= Instructions to follow =
Transcribe verbatim every line from the line containing "CHEV, BOTETOURT: 2 -> 5" to the end of the entries, including both endpoints. Output nothing beyond those lines.

= Itemized modification records =
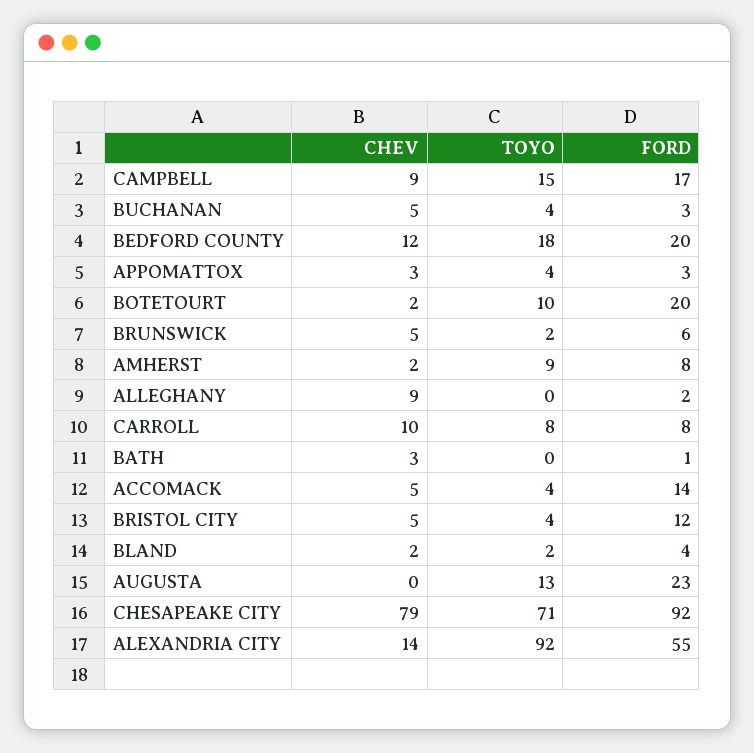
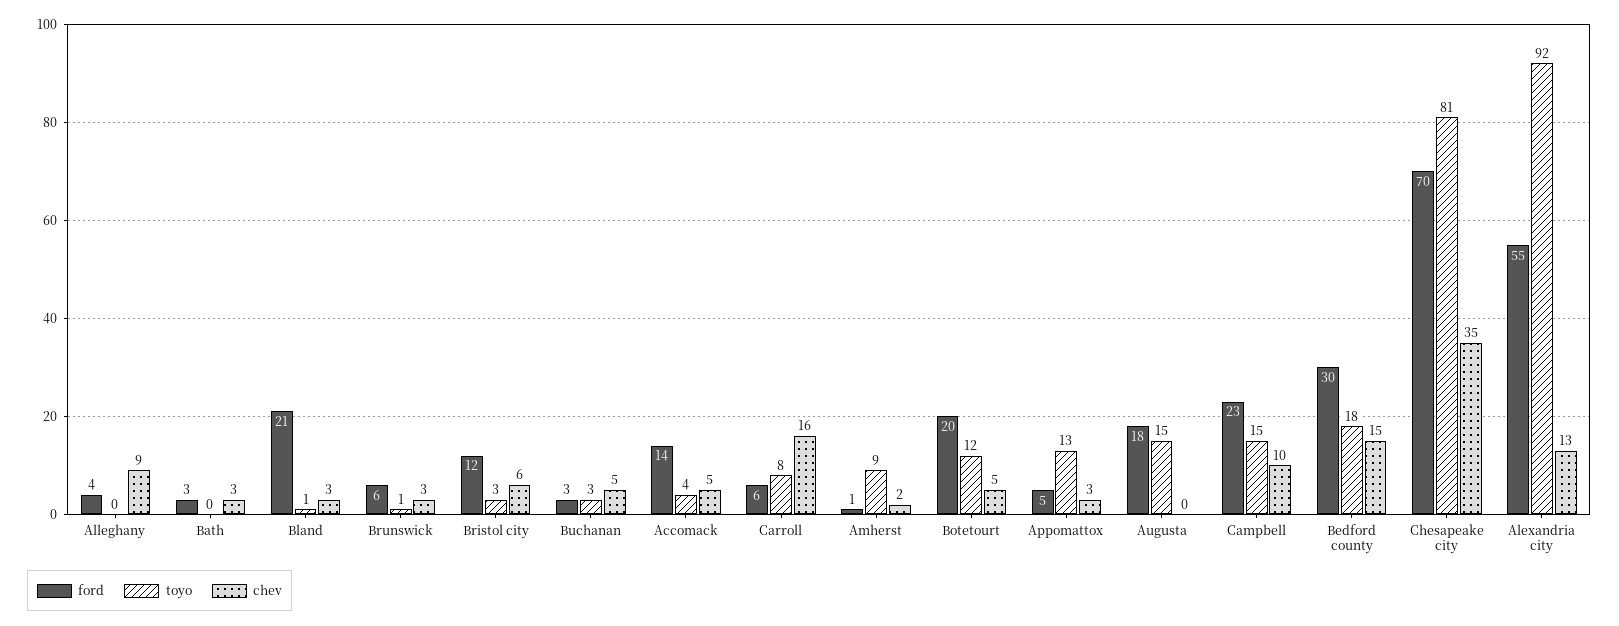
CHEV, CAMPBELL: 9 -> 10
FORD, CAMPBELL: 17 -> 23
TOYO, BUCHANAN: 4 -> 3
CHEV, BEDFORD COUNTY: 12 -> 15
FORD, BEDFORD COUNTY: 20 -> 30
TOYO, APPOMATTOX: 4 -> 13
FORD, APPOMATTOX: 3 -> 5
CHEV, BOTETOURT: 2 -> 5
TOYO, BOTETOURT: 10 -> 12
CHEV, BRUNSWICK: 5 -> 3
TOYO, BRUNSWICK: 2 -> 1
FORD, AMHERST: 8 -> 1
FORD, ALLEGHANY: 2 -> 4
CHEV, CARROLL: 10 -> 16
FORD, CARROLL: 8 -> 6
FORD, BATH: 1 -> 3
CHEV, BRISTOL CITY: 5 -> 6
TOYO, BRISTOL CITY: 4 -> 3
CHEV, BLAND: 2 -> 3
TOYO, BLAND: 2 -> 1
FORD, BLAND: 4 -> 21
TOYO, AUGUSTA: 13 -> 15
FORD, AUGUSTA: 23 -> 18
CHEV, CHESAPEAKE CITY: 79 -> 35
TOYO, CHESAPEAKE CITY: 71 -> 81
FORD, CHESAPEAKE CITY: 92 -> 70
CHEV, ALEXANDRIA CITY: 14 -> 13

= Solution below =
CHEV, BOTETOURT: 2 -> 5
TOYO, BOTETOURT: 10 -> 12
CHEV, BRUNSWICK: 5 -> 3
TOYO, BRUNSWICK: 2 -> 1
FORD, AMHERST: 8 -> 1
FORD, ALLEGHANY: 2 -> 4
CHEV, CARROLL: 10 -> 16
FORD, CARROLL: 8 -> 6
FORD, BATH: 1 -> 3
CHEV, BRISTOL CITY: 5 -> 6
TOYO, BRISTOL CITY: 4 -> 3
CHEV, BLAND: 2 -> 3
TOYO, BLAND: 2 -> 1
FORD, BLAND: 4 -> 21
TOYO, AUGUSTA: 13 -> 15
FORD, AUGUSTA: 23 -> 18
CHEV, CHESAPEAKE CITY: 79 -> 35
TOYO, CHESAPEAKE CITY: 71 -> 81
FORD, CHESAPEAKE CITY: 92 -> 70
CHEV, ALEXANDRIA CITY: 14 -> 13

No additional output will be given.